▶ **Data shown**:
= = = = = = =
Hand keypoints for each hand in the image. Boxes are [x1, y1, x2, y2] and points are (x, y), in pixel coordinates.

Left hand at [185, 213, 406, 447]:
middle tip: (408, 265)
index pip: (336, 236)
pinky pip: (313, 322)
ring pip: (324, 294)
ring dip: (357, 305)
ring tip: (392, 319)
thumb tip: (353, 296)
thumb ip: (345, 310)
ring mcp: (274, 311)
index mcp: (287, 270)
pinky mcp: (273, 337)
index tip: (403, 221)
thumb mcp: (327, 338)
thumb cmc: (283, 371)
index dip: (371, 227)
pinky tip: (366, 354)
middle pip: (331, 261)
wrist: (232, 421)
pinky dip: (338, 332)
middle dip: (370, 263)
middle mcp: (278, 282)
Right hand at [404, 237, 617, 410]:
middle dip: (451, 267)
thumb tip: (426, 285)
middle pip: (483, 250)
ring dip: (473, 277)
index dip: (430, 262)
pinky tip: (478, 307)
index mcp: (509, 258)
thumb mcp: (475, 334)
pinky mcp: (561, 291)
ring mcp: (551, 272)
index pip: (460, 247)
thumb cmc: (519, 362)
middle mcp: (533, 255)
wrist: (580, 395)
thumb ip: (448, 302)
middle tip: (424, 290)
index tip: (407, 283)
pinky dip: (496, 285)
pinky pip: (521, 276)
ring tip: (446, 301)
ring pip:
= = = = = = =
▶ **Task description**: In the data above, each line holding "middle" is to be found and copied.

▶ **Task solution**:
middle tip: (408, 265)
middle pip: (331, 261)
middle dip: (370, 263)
middle mcp: (278, 282)
middle dip: (451, 267)
middle pip: (483, 250)
middle mcp: (533, 255)
middle tip: (424, 290)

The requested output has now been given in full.